### Supplied records
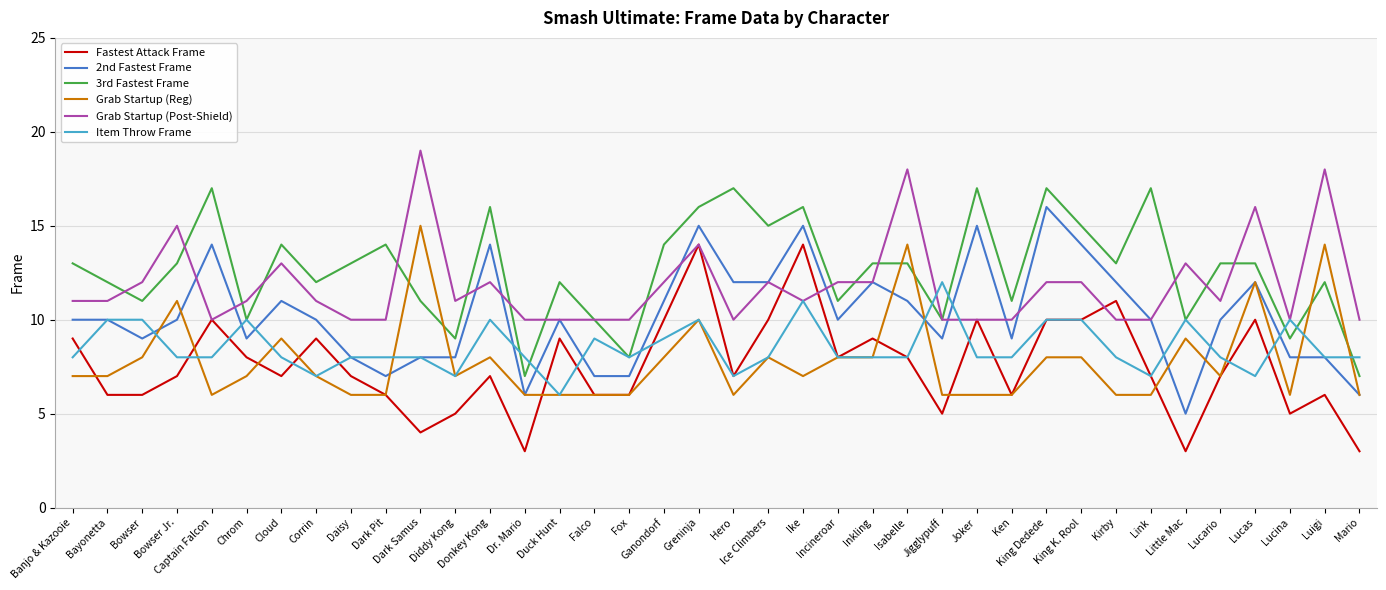

Is the value of Fastest Attack Frame at Lucas greater than the value of Grab Startup (Reg) at Lucas?

No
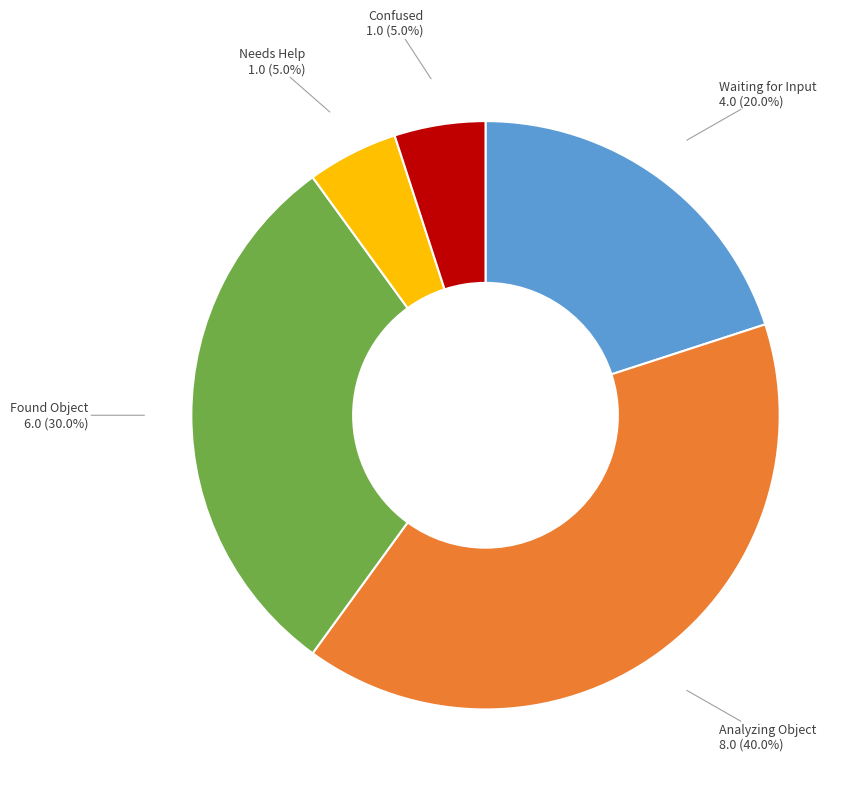

Approximately how many times larger is the value at Found Object compared to Waiting for Input?

1.5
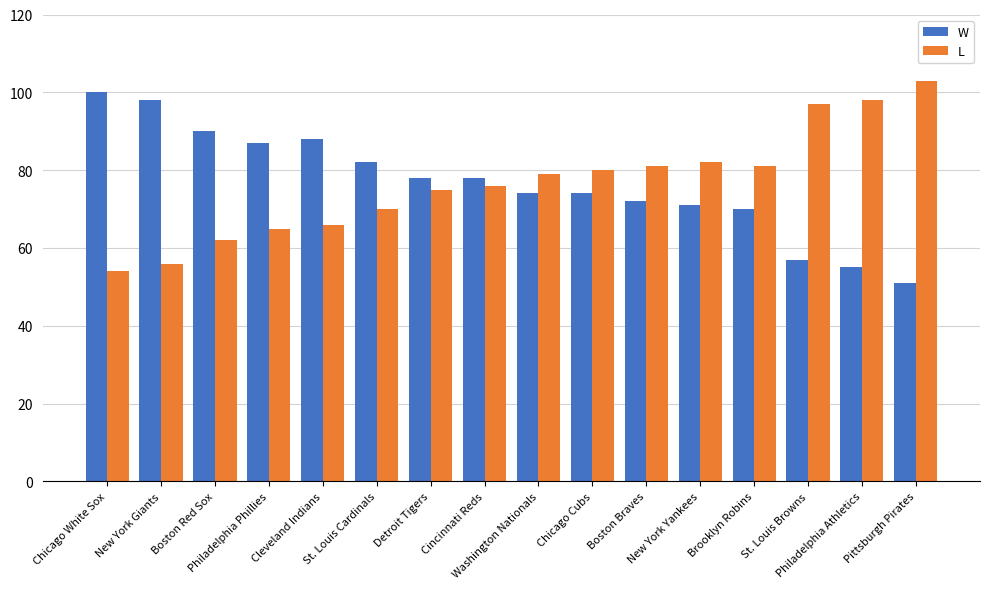

What value does the L series have at Washington Nationals, to the nearest 10?

80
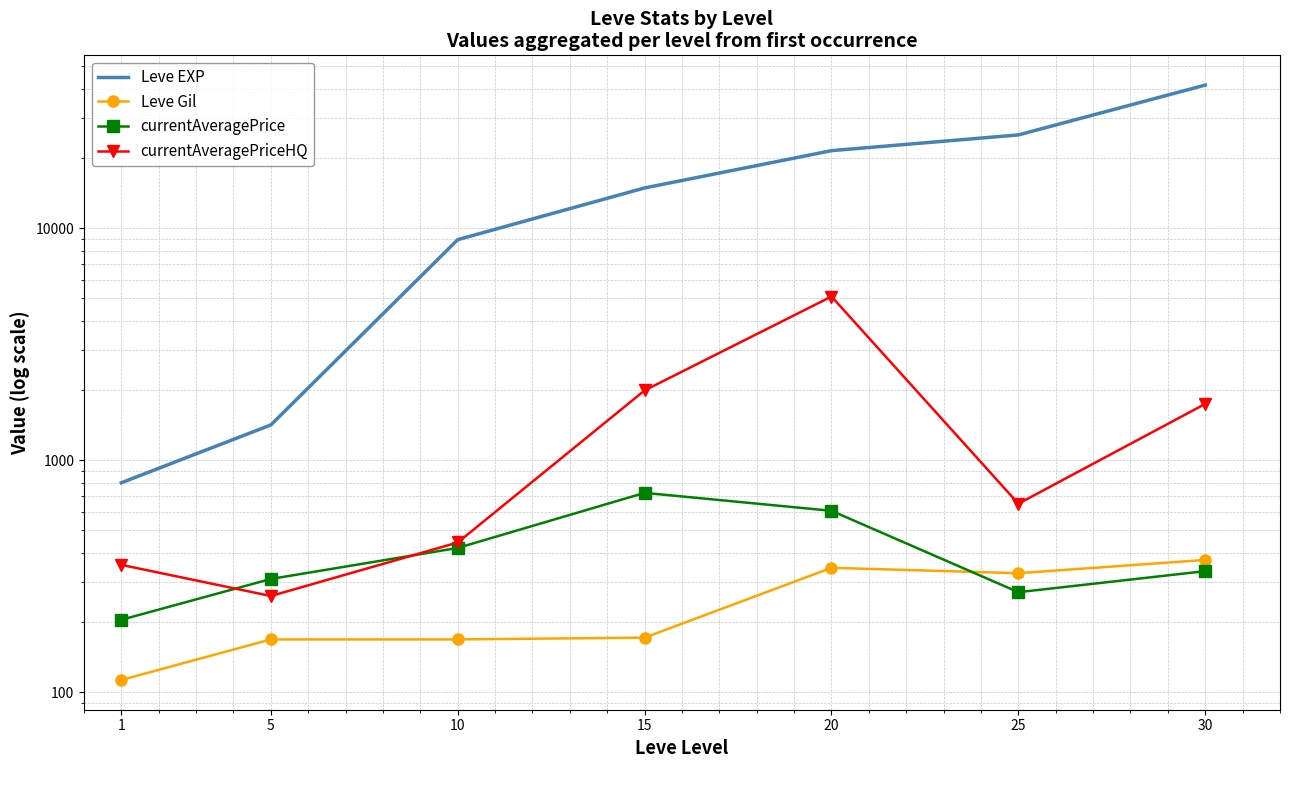

Where do currentAveragePrice and currentAveragePriceHQ first cross each other?

1 and 5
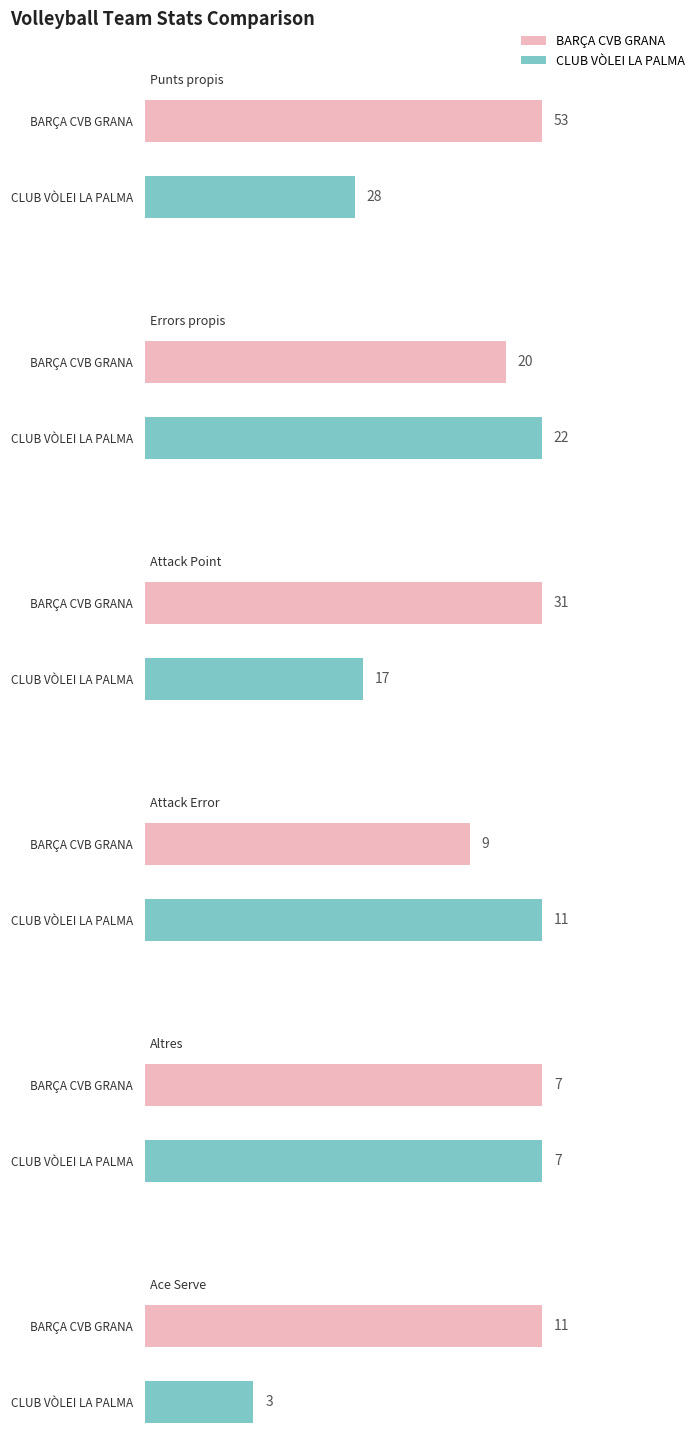

What is the maximum value for Errors propis?

22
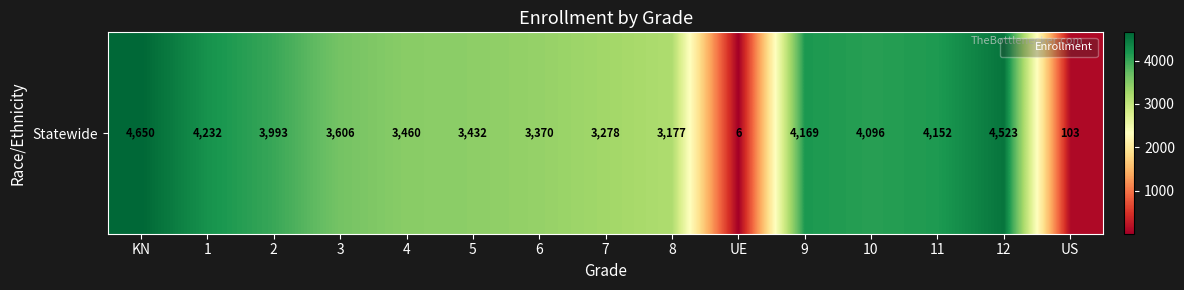

How many data points are less than 3606?

7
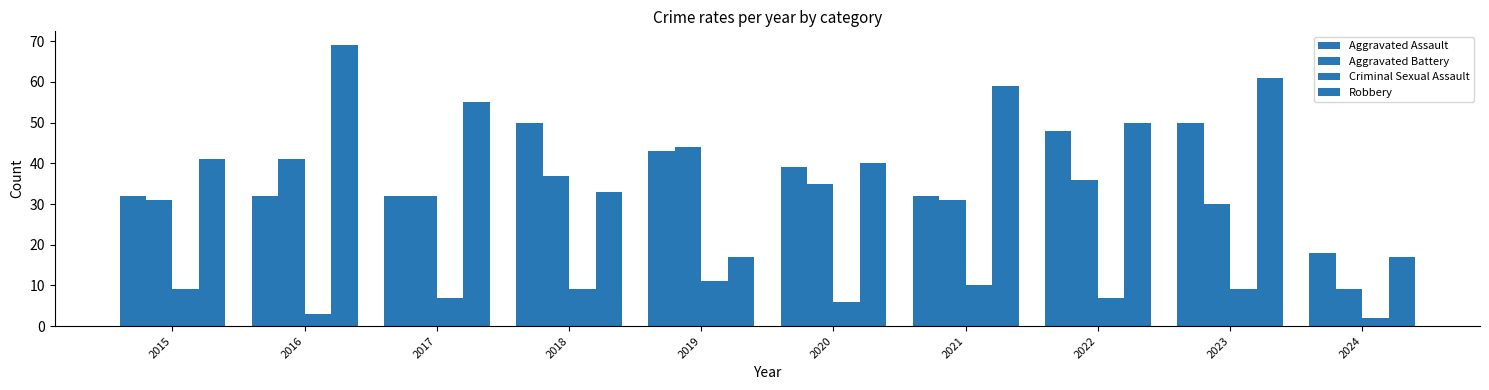

What is the value of the Aggravated Assault bar at the 9th from the left?

50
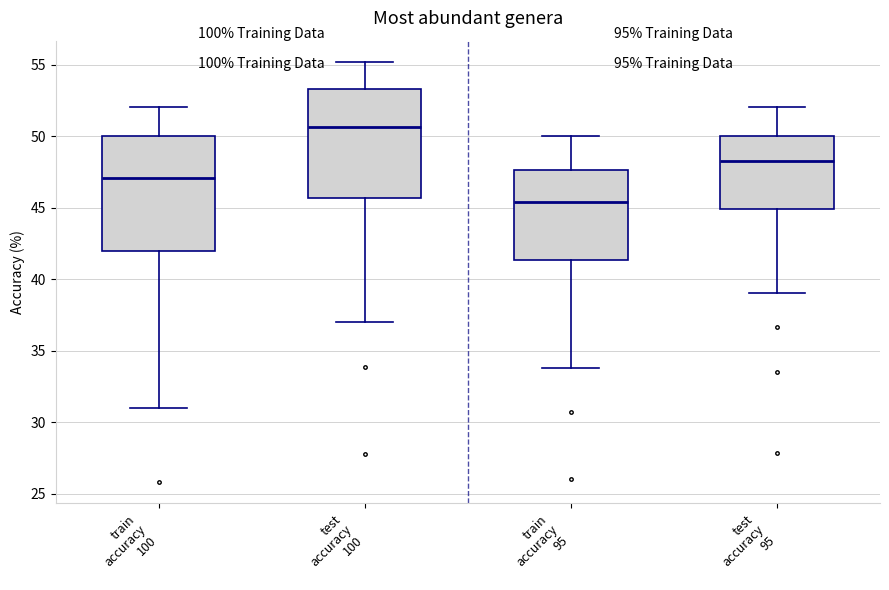

Which box has the highest median line?

test accuracy 100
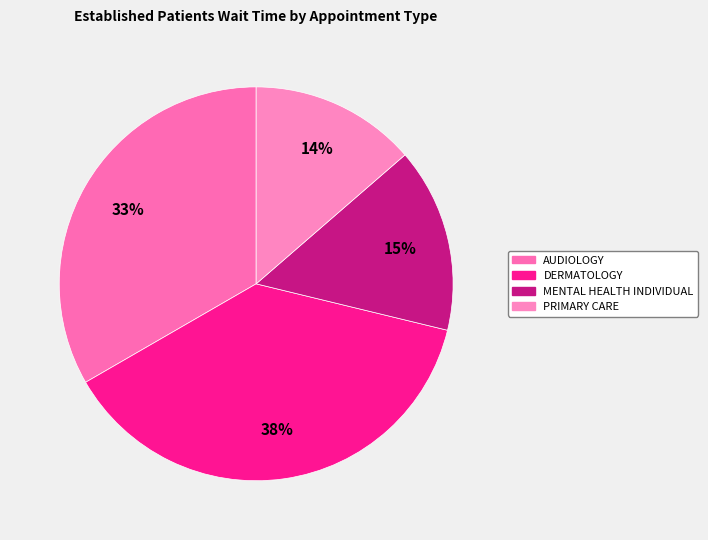

Is there any slice that represents more than half of the pie?

No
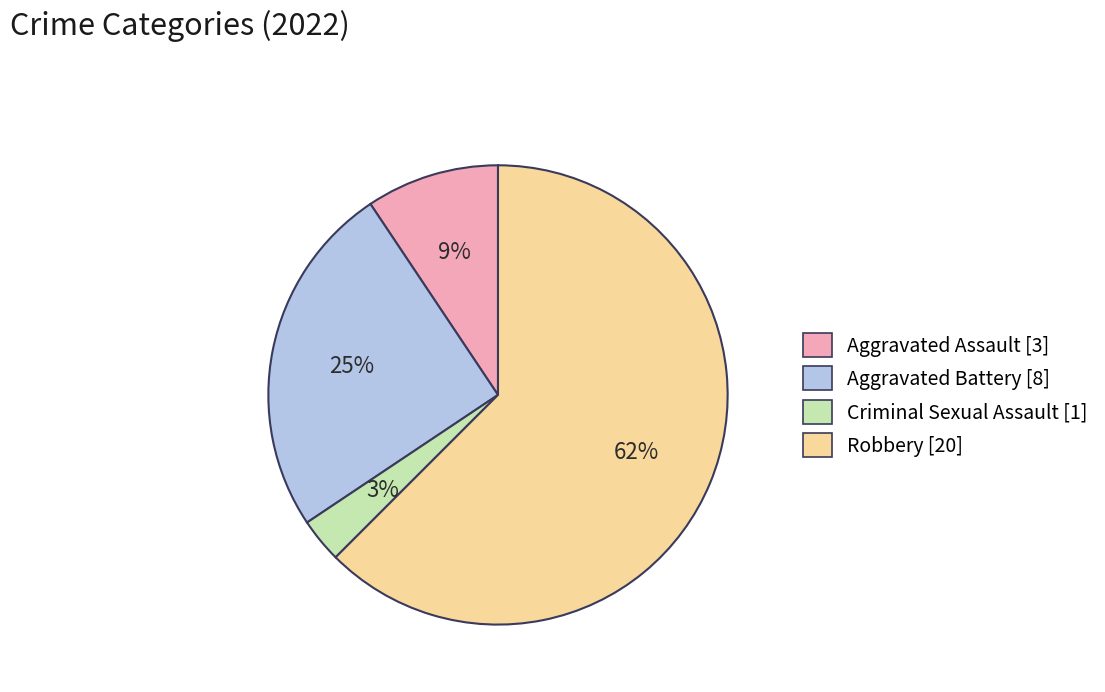

True or false: Robbery accounts for 62% of the total.

True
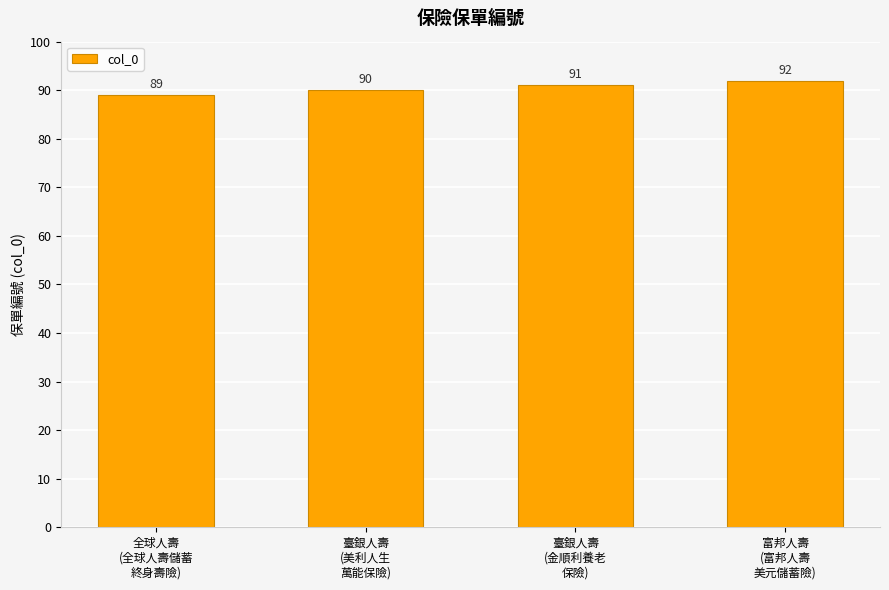

Count the number of data series in this chart.

1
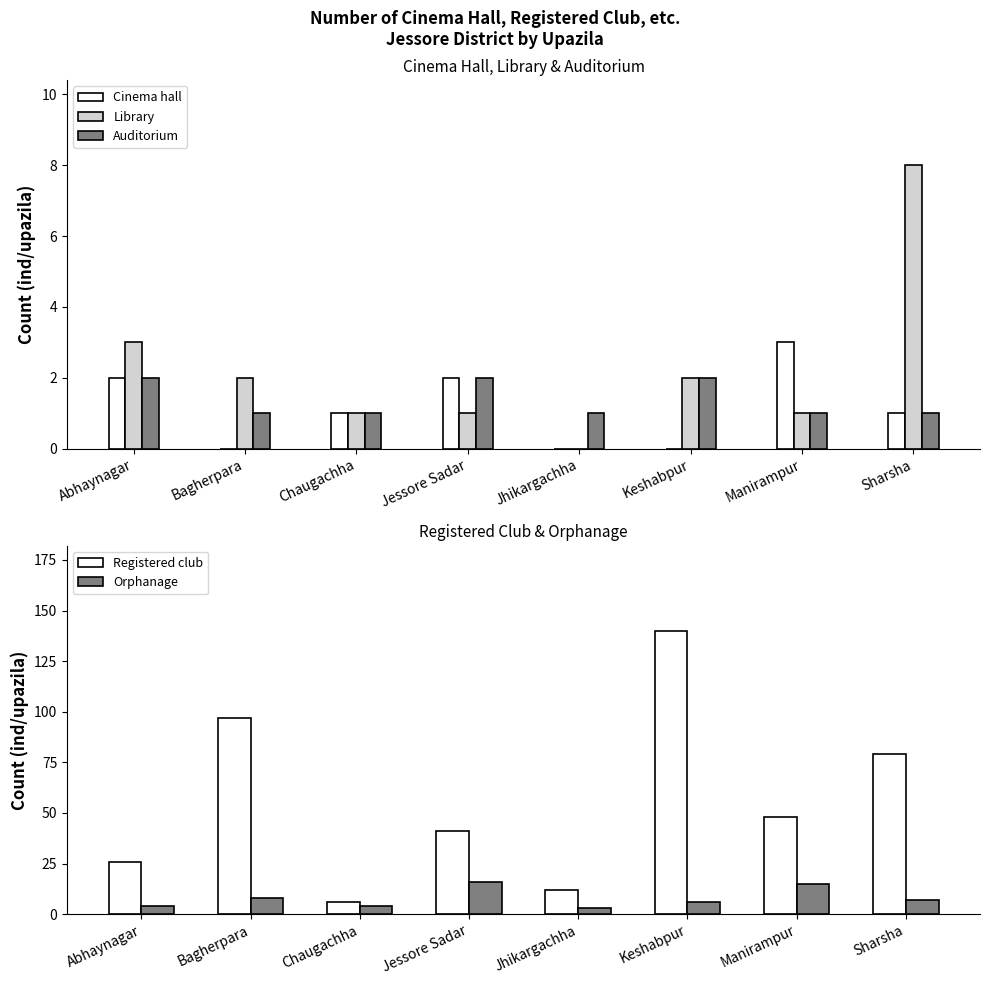

The value of Cinema hall at Bagherpara is 2. True or false?

False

### Task to carry out
Repeat the listing above with each "value" swapped for "figure" and nothing else changed. Leave the pictures out.

### Reply
Is the figure of Fastest Attack Frame at Lucas greater than the figure of Grab Startup (Reg) at Lucas?

No

Approximately how many times larger is the figure at Found Object compared to Waiting for Input?

1.5

What figure does the L series have at Washington Nationals, to the nearest 10?

80

Where do currentAveragePrice and currentAveragePriceHQ first cross each other?

1 and 5

What is the maximum figure for Errors propis?

22

How many data points are less than 3606?

7

What is the figure of the Aggravated Assault bar at the 9th from the left?

50

Which box has the highest median line?

test accuracy 100

Is there any slice that represents more than half of the pie?

No

True or false: Robbery accounts for 62% of the total.

True

Count the number of data series in this chart.

1

The figure of Cinema hall at Bagherpara is 2. True or false?

False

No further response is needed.